Kemudian Marubeni Corporation mengumumkan telah mengadakan studi untuk memajukan jadwal berakhirnya operasi atau pensiun dini PLTU Cirebon 1 dari usia normalnya yang akan beroperasi hingga 2042. PLTU ini dioperasikan oleh PT Cirebon Electric Power, di mana Marubeni menguasai 32,5% saham.
Marubeni disebut tengah mempertimbangkan apakah akan menggunakan kerangka pinjaman dari Asian Development Bank (ADB) untuk pensiun dini PLTU Cirebon 1. Adapun pemegang saham PLTU ini lainnya yaitu Indika Energy dan Korean Midland Power, dan Samtan Corporation.
Terkait PLTU Cirebon 1, Kementerian BUMN menyatakan pensiun dini dapat dieksekusi tahun ini. “Untuk yang IPP (Cirebon) kelihatannya sudah bisa tahun ini,” kata Pahala Mansury ketika masih menjabat sebagai Wakil Menteri BUMN 1 pada acara EBTKE ConEx 2023, Rabu (12/7).
Untuk mempensiunkan dini PLTU berkapasitas 660 megawatt (MW) tersebut dibutuhkan dana mencapai Rp 4,5 triliun, yang skemanya akan diputuskan pada Oktober mendatang.
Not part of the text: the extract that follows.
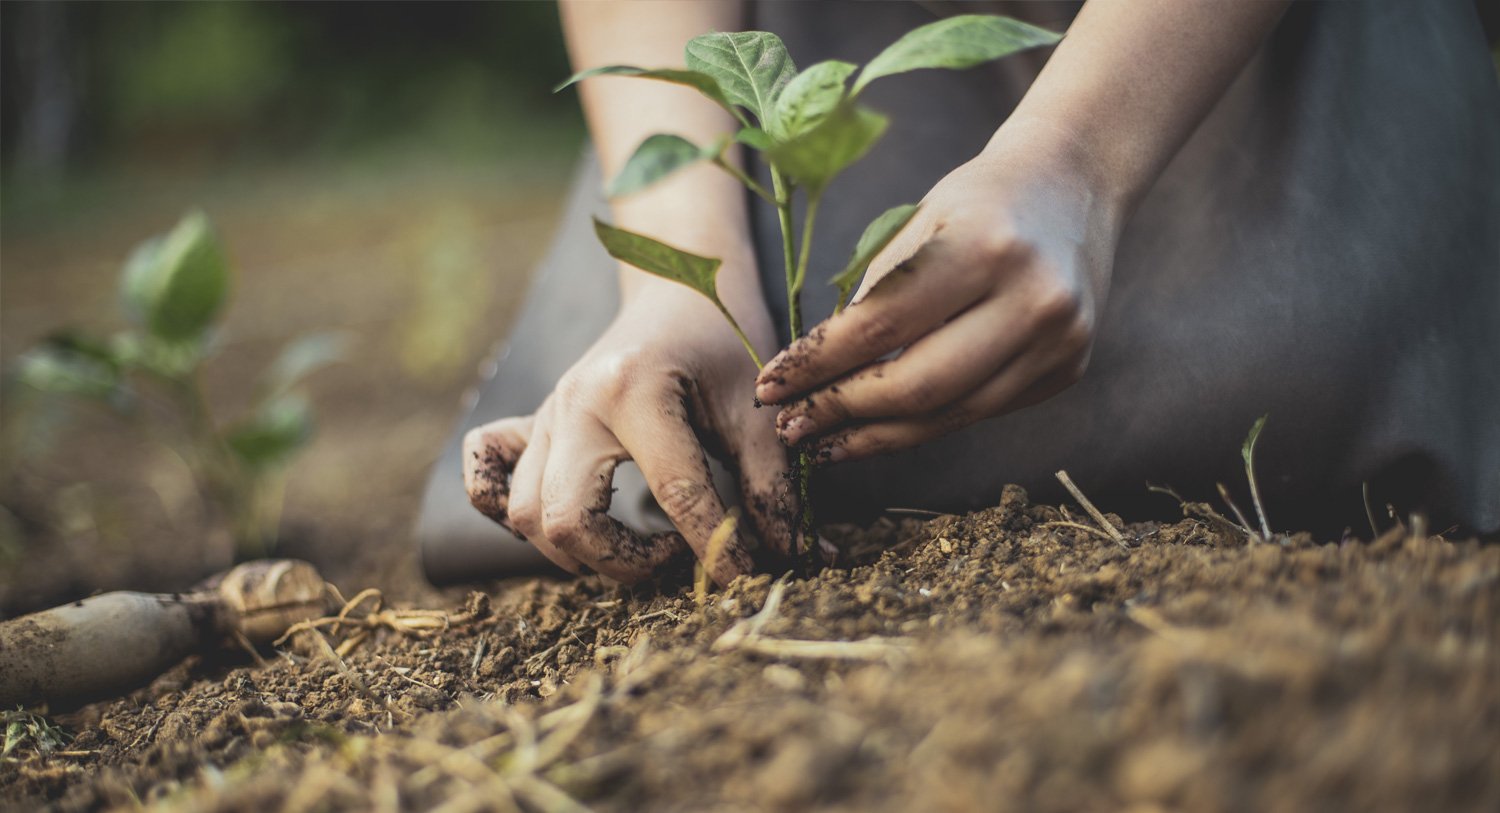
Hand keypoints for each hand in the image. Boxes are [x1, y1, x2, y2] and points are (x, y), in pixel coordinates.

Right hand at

Perusahaan Jepang lainnya yang ingin keluar dari bisnis PLTU di Indonesia yaitu Mitsui & Co., yang memiliki 45,5% saham di PLTU Paiton di Jawa Timur. PLTU tersebut menyumbang sekitar separuh dari kapasitas pembangkit listrik tenaga batu bara Mitsui.
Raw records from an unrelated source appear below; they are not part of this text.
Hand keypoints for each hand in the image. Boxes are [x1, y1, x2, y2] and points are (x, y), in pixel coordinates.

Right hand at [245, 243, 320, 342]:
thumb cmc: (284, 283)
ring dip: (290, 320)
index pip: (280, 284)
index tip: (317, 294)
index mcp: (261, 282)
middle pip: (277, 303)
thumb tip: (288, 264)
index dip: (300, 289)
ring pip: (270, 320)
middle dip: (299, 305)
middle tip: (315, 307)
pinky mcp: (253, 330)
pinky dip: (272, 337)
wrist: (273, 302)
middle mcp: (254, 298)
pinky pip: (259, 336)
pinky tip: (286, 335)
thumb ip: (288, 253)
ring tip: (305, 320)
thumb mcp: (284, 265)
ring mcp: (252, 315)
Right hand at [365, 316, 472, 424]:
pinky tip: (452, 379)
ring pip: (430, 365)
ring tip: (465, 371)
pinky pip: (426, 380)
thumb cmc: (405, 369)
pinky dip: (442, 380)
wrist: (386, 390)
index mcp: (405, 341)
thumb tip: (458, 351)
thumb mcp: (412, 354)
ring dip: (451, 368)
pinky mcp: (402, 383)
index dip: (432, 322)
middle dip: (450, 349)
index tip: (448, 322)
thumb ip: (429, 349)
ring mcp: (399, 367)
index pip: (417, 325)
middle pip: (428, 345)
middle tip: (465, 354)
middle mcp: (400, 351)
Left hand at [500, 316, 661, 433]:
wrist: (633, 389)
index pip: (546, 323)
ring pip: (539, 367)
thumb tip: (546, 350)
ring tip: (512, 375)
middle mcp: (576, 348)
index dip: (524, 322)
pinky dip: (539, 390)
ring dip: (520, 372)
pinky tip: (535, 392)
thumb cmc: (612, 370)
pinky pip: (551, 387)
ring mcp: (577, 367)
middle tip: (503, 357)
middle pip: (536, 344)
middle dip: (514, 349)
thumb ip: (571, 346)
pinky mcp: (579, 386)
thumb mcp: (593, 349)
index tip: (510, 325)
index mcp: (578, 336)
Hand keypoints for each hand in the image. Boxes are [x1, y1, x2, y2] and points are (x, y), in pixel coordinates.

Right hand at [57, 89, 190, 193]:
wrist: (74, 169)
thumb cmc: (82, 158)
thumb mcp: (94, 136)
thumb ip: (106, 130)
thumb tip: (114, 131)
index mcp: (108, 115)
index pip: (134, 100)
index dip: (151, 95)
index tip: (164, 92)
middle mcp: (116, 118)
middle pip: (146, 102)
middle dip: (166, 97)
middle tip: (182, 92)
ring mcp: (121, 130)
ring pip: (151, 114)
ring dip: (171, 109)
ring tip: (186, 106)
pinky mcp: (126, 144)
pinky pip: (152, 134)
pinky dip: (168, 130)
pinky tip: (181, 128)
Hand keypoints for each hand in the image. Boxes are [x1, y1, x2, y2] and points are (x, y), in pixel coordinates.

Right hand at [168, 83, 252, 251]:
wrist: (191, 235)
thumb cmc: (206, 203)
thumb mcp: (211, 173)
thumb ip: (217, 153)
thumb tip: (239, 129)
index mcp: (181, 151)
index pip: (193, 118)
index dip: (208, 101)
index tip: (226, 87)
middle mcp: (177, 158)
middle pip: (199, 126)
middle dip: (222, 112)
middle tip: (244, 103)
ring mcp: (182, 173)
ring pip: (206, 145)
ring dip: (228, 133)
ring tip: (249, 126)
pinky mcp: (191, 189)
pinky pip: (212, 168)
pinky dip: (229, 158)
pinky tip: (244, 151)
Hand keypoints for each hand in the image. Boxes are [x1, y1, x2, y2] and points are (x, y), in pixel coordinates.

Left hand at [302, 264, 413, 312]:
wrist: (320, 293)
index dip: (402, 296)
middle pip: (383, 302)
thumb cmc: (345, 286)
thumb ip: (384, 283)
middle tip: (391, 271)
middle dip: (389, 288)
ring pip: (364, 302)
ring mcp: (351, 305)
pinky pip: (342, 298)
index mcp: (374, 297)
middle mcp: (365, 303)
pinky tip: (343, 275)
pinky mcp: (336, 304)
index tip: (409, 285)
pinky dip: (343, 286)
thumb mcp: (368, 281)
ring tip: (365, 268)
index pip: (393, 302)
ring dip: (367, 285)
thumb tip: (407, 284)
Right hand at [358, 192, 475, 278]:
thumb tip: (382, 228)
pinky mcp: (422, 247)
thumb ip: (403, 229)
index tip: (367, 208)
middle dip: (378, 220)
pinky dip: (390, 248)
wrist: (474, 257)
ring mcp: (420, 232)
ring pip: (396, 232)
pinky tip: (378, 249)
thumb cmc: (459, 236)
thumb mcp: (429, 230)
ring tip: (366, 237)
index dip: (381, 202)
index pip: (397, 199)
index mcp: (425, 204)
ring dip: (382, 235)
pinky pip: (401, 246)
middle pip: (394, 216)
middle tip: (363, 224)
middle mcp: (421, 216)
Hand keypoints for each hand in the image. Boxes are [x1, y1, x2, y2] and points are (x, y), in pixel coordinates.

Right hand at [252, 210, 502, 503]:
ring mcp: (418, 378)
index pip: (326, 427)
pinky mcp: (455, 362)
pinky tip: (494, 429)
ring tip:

Dengan meningkatnya fokus pada tata kelola lingkungan, sosial dan perusahaan (ESG), bank dan perusahaan asuransi meneliti keterlibatan mereka dengan tenaga batu bara. Megabank Jepang seperti Mitsubishi UFJ Financial Group telah menangguhkan pembiayaan untuk pembangkit listrik tenaga batu bara.
Hal ini mempersulit upaya untuk mengumpulkan dana yang stabil agar bisnis tetap berjalan. Namun, dalam beberapa kasus, mengambil rute penarikan bukanlah suatu pilihan. Salah satunya pada PLTU Batang yang merupakan proyek pertama di bawah prakarsa kemitraan publik-swasta Indonesia-Jepang.
PLTU tersebut dioperasikan oleh PT Bhimasena Power Indonesia, yang merupakan perusahaan patungan PT Adaro Energy dan Itochu Corporation, di mana Itochu menguasai 30% saham. PLTU Batang mulai beroperasi pada September 2022, dengan investasi US$ 2,83 miliar atau sekitar Rp 43 triliun.
Itochu berencana memperkenalkan teknologi untuk membakar amonia dan hidrogen yang dicampur dengan batu bara untuk mengurangi emisi karbon PLTU Batang. Sumitomo juga akan memulai co-firing biomassa di PLTU Tanjung Jati B Unit 1-4 pada akhir tahun ini dan mempelajari kemungkinan co-firing biomassa di Unit 5 dan 6.
Di saat yang sama, perusahaan-perusahaan asal Jepang ini juga melihat peluang dalam membantu Indonesia beralih ke energi terbarukan. Sumitomo sedang membangun pembangkit listrik tenaga air di Sungai Kayan di Kalimantan bagian utara.
Ketika selesai, itu akan menjadi salah satu pembangkit listrik tenaga air terbesar di Asia Tenggara, dengan kapasitas pembangkitan 9 GW. Kemudian ada Mitsubishi yang telah berinvestasi di raksasa panas bumi Star Energy dan telah mulai mengoperasikan pembangkit listrik tenaga panas bumi di Indonesia.